▸ TASK LIST:
• A. Answer these questions from the passage about the Yonge Love initiative:
(i) Which organization runs Yonge Love?
(ii) When does the Yonge Love pop-up location open?
(iii) Over what spans of years will the gathered information guide the organization's planning work?
• B. Write a continuation of the passage about the Yonge Love initiative, starting right after its final sentence.

▸ PROVIDED PASSAGE:
BEGIN

New initiative invites Torontonians to dream big about the future of the city's main drag.

Yonge Street’s downtown strip has gone through some dramatic changes over the years—it’s been music hotspot, pedestrian mall, grotty underbelly, and commercial centre—and the landmark stretch continues to evolve, through residential development, turnover at the Eaton Centre, and the growth of nearby Ryerson University. But how do Torontonians, the people who travel Yonge on a regular basis, want the street and surrounding area to develop in years to come? That’s the question at the heart of Yonge Love, an ongoing initiative of the Downtown Yonge Business Improvement Area that invites citizens to share their feelings about Toronto’s high street.

“We want people to upload content [to Yonge Love’s website] of what they’ve loved about Yonge Street in the past, Yonge Street of the present, and what they would you like to see in Yonge Street of the future,” says Mark Garner, executive director and chief staff officer of the Downtown Yonge BIA.

Garner describes Yonge Love as an innovative, broad-reaching community consultation that will allow Torontonians to express what they think the street should look like. Those interested in contributing to the project can share written stories and images on the website, comment on articles and videos posted by the BIA and other contributors, record a video message at Yonge Love’s pop-up location (which opens July 10 at 11 a.m.), or enter the project’s Instagram contest by tagging Yonge-related photos with #YongeLove.

The aim is to gather as much information and as many opinions as possible from those who know Yonge best, in order to find out what makes it such a meaningful part of the city. “Yonge Street is the iconic street,” says Garner. “Everybody has had some sort of rite of passage on Yonge Street. It’s been the place for celebrations—the festival street. It’s a place for all Torontonians to come to.”

At the end of this year, the Downtown Yonge BIA will analyze the information its gathered and use it as the basis for their public realm and strategic planning work over the next five, 10, or 15 years. The organization has a long history of working with the City on public space projects, so its endorsement could go a long way toward shaping Yonge Street in the public’s image.

END

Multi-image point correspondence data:
BEGIN

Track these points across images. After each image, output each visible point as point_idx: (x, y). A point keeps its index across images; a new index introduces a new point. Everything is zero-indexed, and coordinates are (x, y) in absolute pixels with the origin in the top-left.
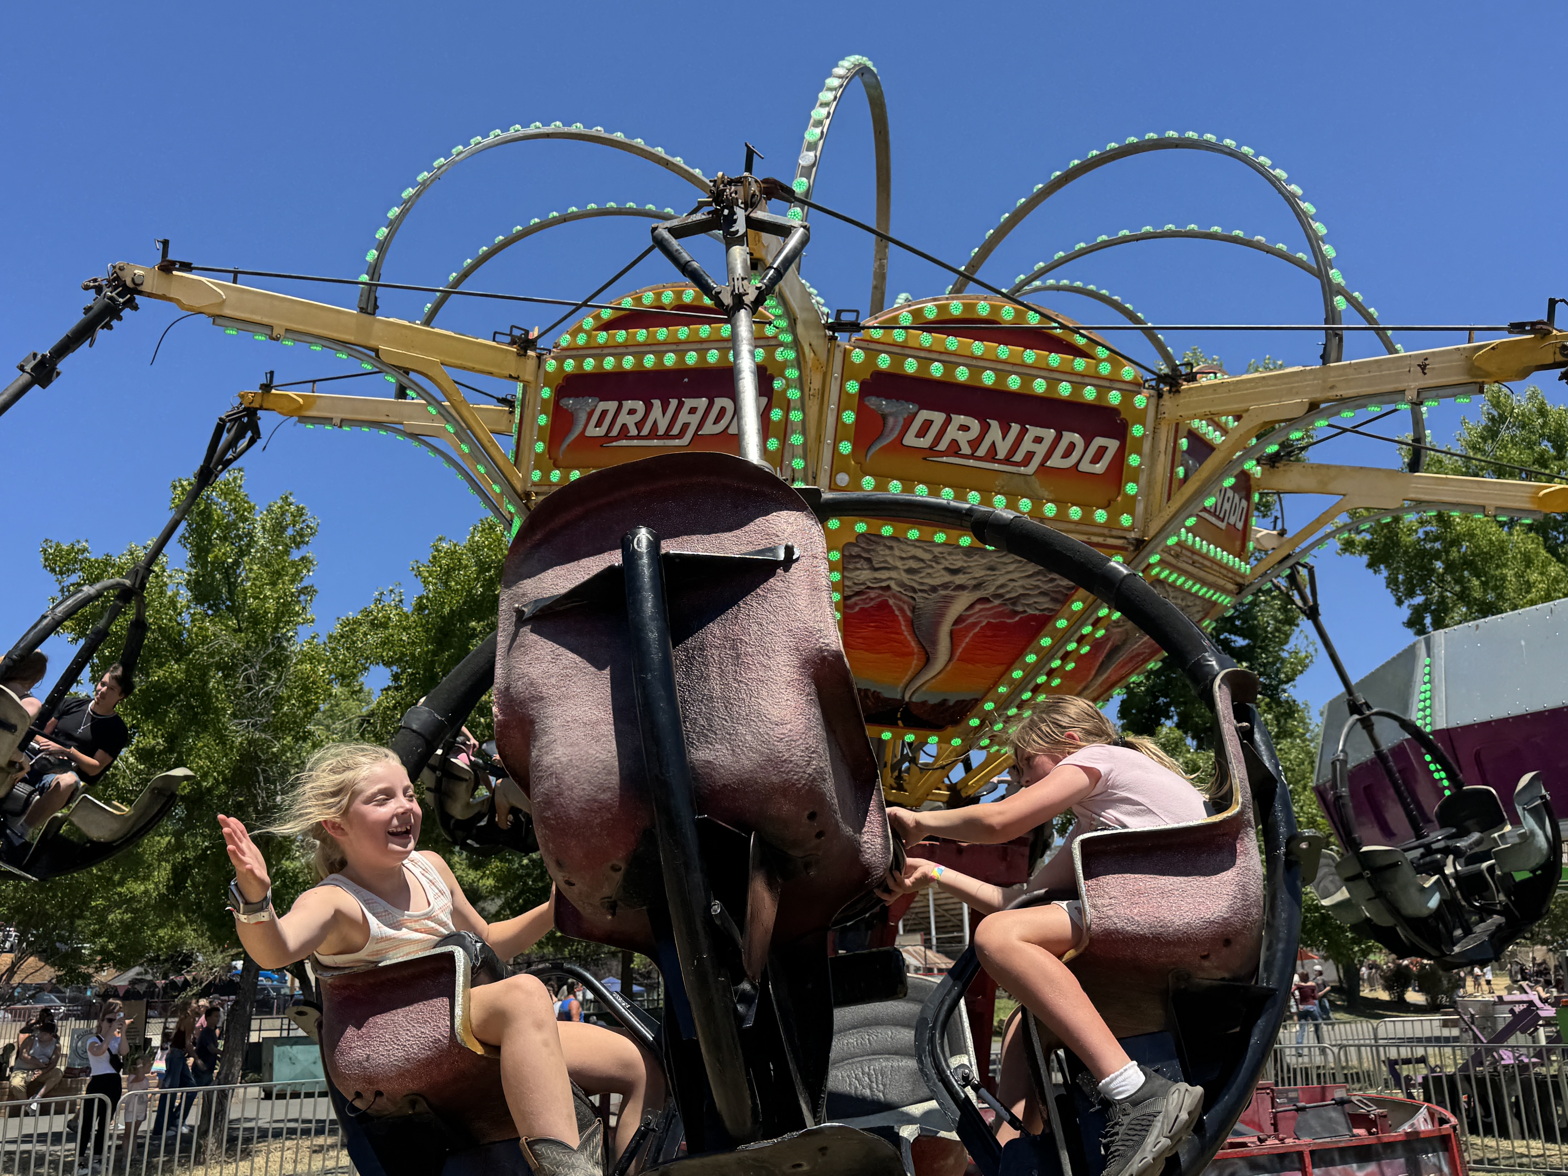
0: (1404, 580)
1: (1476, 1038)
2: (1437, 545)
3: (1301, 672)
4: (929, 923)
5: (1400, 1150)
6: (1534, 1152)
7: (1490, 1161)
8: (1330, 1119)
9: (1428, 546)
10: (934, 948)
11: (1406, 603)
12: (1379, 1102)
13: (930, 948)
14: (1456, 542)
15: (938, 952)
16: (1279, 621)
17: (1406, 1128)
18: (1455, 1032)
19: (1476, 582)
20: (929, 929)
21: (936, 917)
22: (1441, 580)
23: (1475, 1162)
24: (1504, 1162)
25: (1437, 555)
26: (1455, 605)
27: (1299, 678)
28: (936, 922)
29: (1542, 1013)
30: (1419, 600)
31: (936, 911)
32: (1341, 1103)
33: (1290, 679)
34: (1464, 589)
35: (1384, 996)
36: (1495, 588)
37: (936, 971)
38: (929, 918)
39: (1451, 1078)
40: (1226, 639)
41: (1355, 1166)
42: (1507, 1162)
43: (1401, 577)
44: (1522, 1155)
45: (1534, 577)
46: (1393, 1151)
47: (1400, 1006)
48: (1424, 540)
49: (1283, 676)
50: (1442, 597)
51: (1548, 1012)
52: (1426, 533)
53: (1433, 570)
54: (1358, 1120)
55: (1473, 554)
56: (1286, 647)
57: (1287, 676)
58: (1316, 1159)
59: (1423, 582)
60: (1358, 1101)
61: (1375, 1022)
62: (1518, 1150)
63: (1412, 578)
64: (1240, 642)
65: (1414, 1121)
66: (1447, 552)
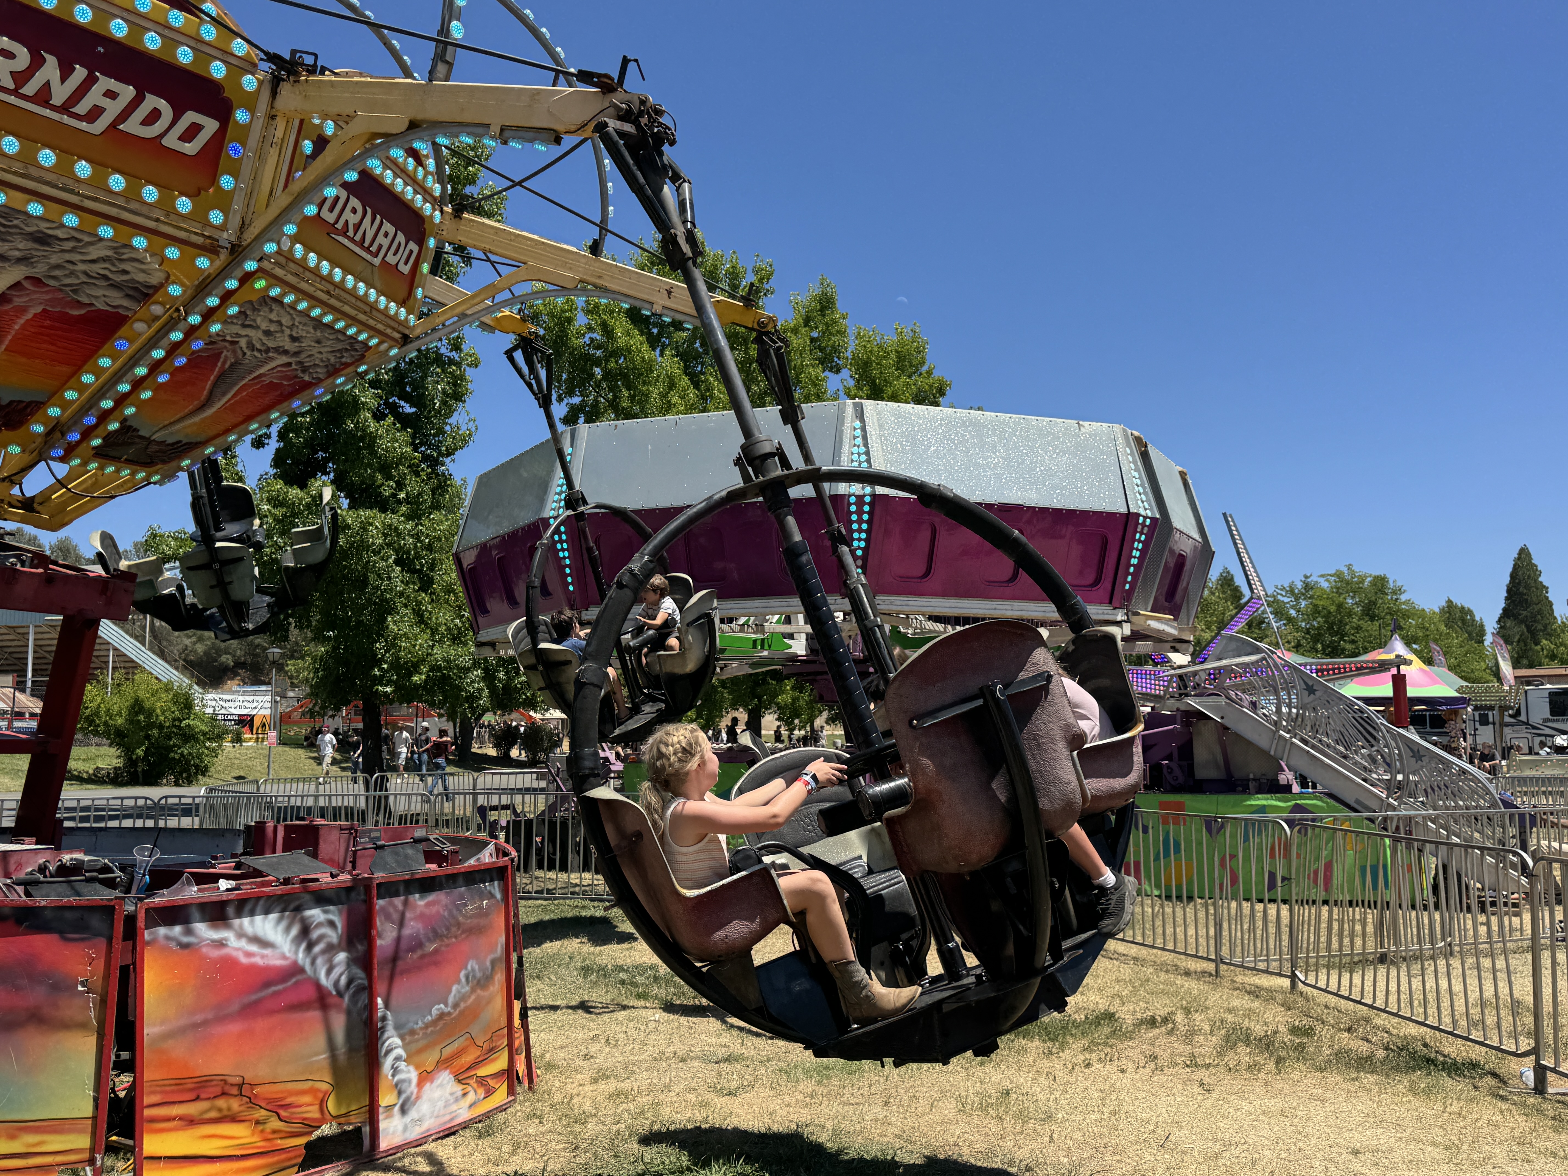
0: (566, 380)
1: (558, 788)
2: (599, 353)
3: (461, 448)
4: (26, 664)
5: (461, 880)
6: (585, 883)
7: (549, 891)
8: (406, 856)
9: (592, 351)
10: (28, 691)
11: (566, 401)
12: (453, 841)
13: (23, 691)
14: (615, 353)
15: (33, 695)
16: (448, 396)
17: (472, 862)
18: (543, 784)
19: (626, 393)
20: (26, 671)
21: (34, 658)
22: (598, 385)
23: (536, 892)
24: (560, 891)
25: (597, 362)
26: (605, 411)
27: (458, 453)
28: (34, 664)
29: (613, 768)
30: (576, 400)
31: (35, 652)
32: (417, 841)
33: (449, 454)
34: (615, 397)
35: (492, 752)
36: (640, 402)
37: (27, 716)
38: (27, 658)
39: (529, 822)
40: (394, 403)
41: (417, 896)
42: (563, 891)
43: (564, 376)
44: (576, 885)
45: (675, 399)
46: (454, 882)
47: (505, 761)
48: (589, 345)
49: (444, 448)
50: (596, 401)
51: (618, 766)
52: (592, 340)
53: (593, 374)
54: (431, 856)
55: (627, 368)
56: (449, 421)
57: (447, 450)
58: (382, 890)
59: (582, 384)
60: (436, 839)
61: (476, 774)
62: (574, 882)
63: (574, 378)
64: (409, 409)
65: (480, 856)
66: (607, 361)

END

▸ RESPONSES BY ITEM NUMBER:
• A.
(i) The Downtown Yonge Business Improvement Area (Downtown Yonge BIA).
(ii) July 10 at 11 a.m.
(iii) The next five, 10, or 15 years.

• B.
But what is it that the public wants? “Already, from launching, we’ve seen that people want wider sidewalks,” Garner says, touching on an issue the BIA has been championing for years. “I expect we’ll get into cleanliness issues, more programming, outdoor patios. All of these things will come up as part of the process.“

Toronto has evolved a lot—infrastructure has been developed, storefronts have changed, the population has grown exponentially—and Yonge Love will ensure that the public has a say in how the city’s most famous street evolves along with it.


  • Albin

    What does it take to qualify as an expert? I rented my wedding suit (beautiful sky blue silk double-breasted, knocked everybody out, setting off the flow of my then-auburn hair half way down my back) in 1973 from Syd Silver at #500 Yonge. I remember the walking mall experiment and don’t remember why it failed, exactly, to continue to this day.

    But, after all, I’m very happy that the section from Bloor down to Dundas has remained as grotty and photogenic as it is for as long as it has with so many Diane Arbus types strolling up and down it. My days also include the hippy Yorkville and construction of the subway up to Steeles. My days also include Doris Day singing Que Sera Sera, as well as Bob Dylan singing “The Times They Are A-Changin’”. That is my respectful submission.

  • MER1978

    There are a lot of beautiful old buildings along Yonge… it’s too bad we’ve allowed them to degrade so much.